LE SPECTRE DE DARÉIOS.

Ainsi c'est par eux que s'est accompli ce suprême désastre, mémorable à jamais! La ville des Sousiens n'a point été dépeuplée par une telle calamité depuis que Zeus lui fit cet honneur de vouloir qu'un seul homme réunît sous le sceptre royal tous les peuples de la féconde Asia! En effet, Mèdos, le premier, commanda l'armée. Un autre, fils de celui-ci, acheva son œuvre, car la sagesse dirigea son esprit. Le troisième fut Kyros, homme heureux, qui donna la paix à tous les siens. Il réunit au royaume le peuple des Lydiens et celui des Phrygiens, et il dompta toute l'Iônia. Et les dieux ne s'irritèrent point contre lui, parce qu'il était plein de sagesse. Le quatrième qui régna sur les peuples fut le fils de Kyros. Le cinquième fut Merdis, opprobre de la patrie et du trône antique. L'illustre Artaphrénès, à l'aide de ses compagnons, le tua par ruse dans sa demeure. Le sixième fut Maraphis, et le septième fut Artaphrénès.
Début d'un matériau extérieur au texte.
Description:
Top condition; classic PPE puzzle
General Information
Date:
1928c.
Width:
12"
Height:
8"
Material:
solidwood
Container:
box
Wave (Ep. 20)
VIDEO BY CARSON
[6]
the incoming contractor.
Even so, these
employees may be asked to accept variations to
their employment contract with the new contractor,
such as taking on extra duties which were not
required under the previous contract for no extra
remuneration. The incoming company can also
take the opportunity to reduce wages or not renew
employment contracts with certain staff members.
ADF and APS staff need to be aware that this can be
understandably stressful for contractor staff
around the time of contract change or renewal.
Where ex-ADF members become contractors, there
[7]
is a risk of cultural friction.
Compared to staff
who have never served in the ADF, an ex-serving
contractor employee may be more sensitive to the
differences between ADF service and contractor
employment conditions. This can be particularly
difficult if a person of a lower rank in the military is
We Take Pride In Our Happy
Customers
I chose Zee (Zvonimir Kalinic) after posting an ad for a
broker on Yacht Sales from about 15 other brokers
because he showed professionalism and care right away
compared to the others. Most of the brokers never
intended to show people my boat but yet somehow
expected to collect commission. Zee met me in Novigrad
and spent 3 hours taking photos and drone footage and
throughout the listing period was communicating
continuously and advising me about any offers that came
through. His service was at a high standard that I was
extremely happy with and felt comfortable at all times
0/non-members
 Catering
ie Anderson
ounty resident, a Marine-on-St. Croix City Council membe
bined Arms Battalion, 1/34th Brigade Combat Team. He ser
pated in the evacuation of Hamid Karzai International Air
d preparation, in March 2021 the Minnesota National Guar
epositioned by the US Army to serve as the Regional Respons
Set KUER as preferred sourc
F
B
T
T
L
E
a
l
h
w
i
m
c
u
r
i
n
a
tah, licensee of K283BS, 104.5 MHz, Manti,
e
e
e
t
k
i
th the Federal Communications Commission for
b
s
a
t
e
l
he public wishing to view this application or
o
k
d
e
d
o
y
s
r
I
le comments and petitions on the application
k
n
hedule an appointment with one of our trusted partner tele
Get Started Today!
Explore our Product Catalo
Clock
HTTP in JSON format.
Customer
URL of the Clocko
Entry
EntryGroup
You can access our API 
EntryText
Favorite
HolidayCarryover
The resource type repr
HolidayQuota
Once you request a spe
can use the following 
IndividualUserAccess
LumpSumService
Et moi, j'accomplis aussi la destinée que je désirais, et je conduisis de nombreuses expéditions avec de grandes armées, mais je n'ai jamais causé de tels maux au royaume. Xerxès mon fils est jeune, il a des pensées de jeune homme, et il ne se souvient plus de mes conseils. Certes, sachez bien ceci, vous qui êtes mes égaux par l'âge: nous tous qui avons eu la puissance royale, nous n'avons jamais causé de tels maux.